The problem with goods imported from the United States is that they are not that easily replaceable. Most of the imports coming from the United States are high technology products and pharmaceuticals. Most of these products Russia doesn’t produce domestically and would have a hard time finding a different trade partner, able to quickly replace those imports.
For example, although the amount of domestically produced pharmaceutical products on the Russian market increased in the last couple of years from 24 to 31 per cent, the absolute majority of drugs are still coming from abroad, mostly Europe and the United States.
Besides drugs, medical equipment such as ultrasonic scanners, tomography machines and others imported from the United States are widely used in medical institutions all over Russia.
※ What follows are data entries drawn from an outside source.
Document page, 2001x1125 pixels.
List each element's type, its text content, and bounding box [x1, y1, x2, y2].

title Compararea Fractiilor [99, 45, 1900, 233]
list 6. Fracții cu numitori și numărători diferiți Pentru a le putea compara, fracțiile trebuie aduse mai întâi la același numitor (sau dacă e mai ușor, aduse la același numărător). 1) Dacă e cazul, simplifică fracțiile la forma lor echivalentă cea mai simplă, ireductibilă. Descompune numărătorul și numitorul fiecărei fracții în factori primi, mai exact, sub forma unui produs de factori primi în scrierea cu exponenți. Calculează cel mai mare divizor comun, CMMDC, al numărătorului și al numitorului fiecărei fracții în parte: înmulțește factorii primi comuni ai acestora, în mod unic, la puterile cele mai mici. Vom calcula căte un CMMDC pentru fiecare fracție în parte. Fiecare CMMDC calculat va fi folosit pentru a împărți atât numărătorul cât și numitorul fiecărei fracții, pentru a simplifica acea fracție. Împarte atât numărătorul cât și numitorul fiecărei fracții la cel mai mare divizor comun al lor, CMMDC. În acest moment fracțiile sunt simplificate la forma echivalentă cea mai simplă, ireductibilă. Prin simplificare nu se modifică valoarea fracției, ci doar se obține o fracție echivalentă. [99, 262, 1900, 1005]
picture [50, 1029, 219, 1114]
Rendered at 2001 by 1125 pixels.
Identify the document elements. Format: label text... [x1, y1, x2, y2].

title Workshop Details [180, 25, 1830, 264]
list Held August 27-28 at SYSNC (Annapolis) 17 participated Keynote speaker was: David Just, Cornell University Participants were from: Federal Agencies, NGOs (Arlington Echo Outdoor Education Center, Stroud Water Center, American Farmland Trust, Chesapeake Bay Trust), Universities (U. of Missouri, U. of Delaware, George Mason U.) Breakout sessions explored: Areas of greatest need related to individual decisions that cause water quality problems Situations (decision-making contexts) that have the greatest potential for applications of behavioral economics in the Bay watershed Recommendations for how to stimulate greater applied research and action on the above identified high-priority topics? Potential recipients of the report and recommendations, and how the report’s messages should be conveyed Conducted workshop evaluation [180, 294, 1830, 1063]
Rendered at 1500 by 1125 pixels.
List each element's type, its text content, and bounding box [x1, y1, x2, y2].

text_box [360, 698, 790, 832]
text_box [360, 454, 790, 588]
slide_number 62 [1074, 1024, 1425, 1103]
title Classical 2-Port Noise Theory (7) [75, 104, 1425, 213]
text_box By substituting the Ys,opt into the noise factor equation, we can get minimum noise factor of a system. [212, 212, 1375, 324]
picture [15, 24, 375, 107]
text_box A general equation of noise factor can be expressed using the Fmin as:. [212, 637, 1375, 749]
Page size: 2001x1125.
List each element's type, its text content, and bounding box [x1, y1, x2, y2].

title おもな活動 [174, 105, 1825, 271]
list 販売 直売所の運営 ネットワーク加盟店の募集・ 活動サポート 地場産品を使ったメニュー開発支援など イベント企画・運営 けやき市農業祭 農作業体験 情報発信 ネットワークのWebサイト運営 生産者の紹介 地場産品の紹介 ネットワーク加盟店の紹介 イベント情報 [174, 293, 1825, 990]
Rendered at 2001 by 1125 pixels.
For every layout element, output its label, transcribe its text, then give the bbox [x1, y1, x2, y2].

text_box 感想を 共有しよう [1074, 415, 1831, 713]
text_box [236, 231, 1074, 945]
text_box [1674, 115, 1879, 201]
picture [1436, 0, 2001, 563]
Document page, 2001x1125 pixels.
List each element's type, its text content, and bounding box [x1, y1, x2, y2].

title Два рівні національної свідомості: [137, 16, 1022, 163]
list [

According to the Russian senator Anton Belyakov, all these equipment could hypothetically be replaced by similar equipment produced in Korea. “But, if that were to happen, more problems would arise, such as difficulties with existing contracts or the need to retrain all medical personal,” Belyakov told Gazeta.ru.
What remained in the passed legislation is the prohibition of companies from the United States or “other unfriendly foreign countries” to participate in public procurements and privatization of state property. Moreover, according to the legislation, the same ban will apply to companies directly or indirectly controlled by those states of their affiliates.
However, even this seemingly harsh trade counter-strike is rather a symbolic move by the Russian government. The simple fact is that most tenders for public procurements in Russia do not take place on a competitive basis. According to the head investment strategist from ICBF, Dmitriy Muradov, most tenders are awarded to companies that work with state structures on a long-term basis. Moreover, “most public procurements are already limited by various restrictions on buying goods and materials abroad,” Muradov told Gazeta.ru.
“If you look closely at the existing Russian legislation concerning these limitations on foreign companies, you will find out that very serious restrictions on the participation of foreign capital in the management of enterprises operating in strategically important areas of the Russian economy have been in place for a very long time. If we consider the fact that in Russia everything has as a ‘strategic importance’, from developing subsurface resources to fishing, the new piece of legislation doesn’t introduce anything fundamentally new,” managing partner of the Veta Expert Group Ilya Zharsky told Gazeta.ru.
Filip Brokeš is an analyst and a journalist specializing in international relations.